··· DOCUMENT PASSAGE ···
One type of artifact especially interesting to SETA researchers is something called a Bracewell Probe, first proposed by Ronald Bracewell in 1960. It is an autonomous robot probe used essentially as a message in a bottle to another star, which has crammed into its memory banks all of the information from and about the originating species that it's creators deemed worthy to put in it. If the probe happens to have the ability to utilize resources in other star systems to self-replicate, it is called a von Neumann probe and then has the ability to cover a lot more interstellar territory. Arthur Clarke, in his novel and then movie 2001: A Space Odyssey, imagined that an advanced alien civilization might send out millions of such probes to monitor promising worlds around the galaxy. Rather than try to analyze the development of each of the billions of species the probes were monitoring, the aliens set up a simple test. They placed a Bracewell probe on the moon. Any species on earth which advanced to the point of landing on the moon would find the probe, and trigger it to give the previously earthbound species further instructions.  

If you watched 2001 but didn't quite understand what was happening in that scene, or in any part of the movie, that's okay. Clarke was brilliant, and director Stanley Kubrick was brilliant, but the combination of the two of them was just effing weird.


So, we've been to the moon, and haven't found a Bracewell probe there. But oddly enough, we may actually have found one even closer than the moon.
··· INFORMATION PROVIDED ···
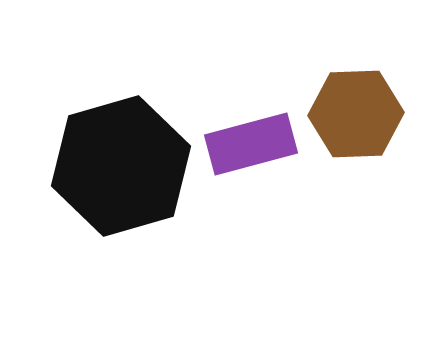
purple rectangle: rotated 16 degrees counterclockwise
···
_EXERCISE BRIEF_: Quote the full passage on Bracewell probes, word for word.

_OUTPUT FOR THIS TASK_:
One type of artifact especially interesting to SETA researchers is something called a Bracewell Probe, first proposed by Ronald Bracewell in 1960. It is an autonomous robot probe used essentially as a message in a bottle to another star, which has crammed into its memory banks all of the information from and about the originating species that it's creators deemed worthy to put in it. If the probe happens to have the ability to utilize resources in other star systems to self-replicate, it is called a von Neumann probe and then has the ability to cover a lot more interstellar territory. Arthur Clarke, in his novel and then movie 2001: A Space Odyssey, imagined that an advanced alien civilization might send out millions of such probes to monitor promising worlds around the galaxy. Rather than try to analyze the development of each of the billions of species the probes were monitoring, the aliens set up a simple test. They placed a Bracewell probe on the moon. Any species on earth which advanced to the point of landing on the moon would find the probe, and trigger it to give the previously earthbound species further instructions.  

If you watched 2001 but didn't quite understand what was happening in that scene, or in any part of the movie, that's okay. Clarke was brilliant, and director Stanley Kubrick was brilliant, but the combination of the two of them was just effing weird.


So, we've been to the moon, and haven't found a Bracewell probe there. But oddly enough, we may actually have found one even closer than the moon.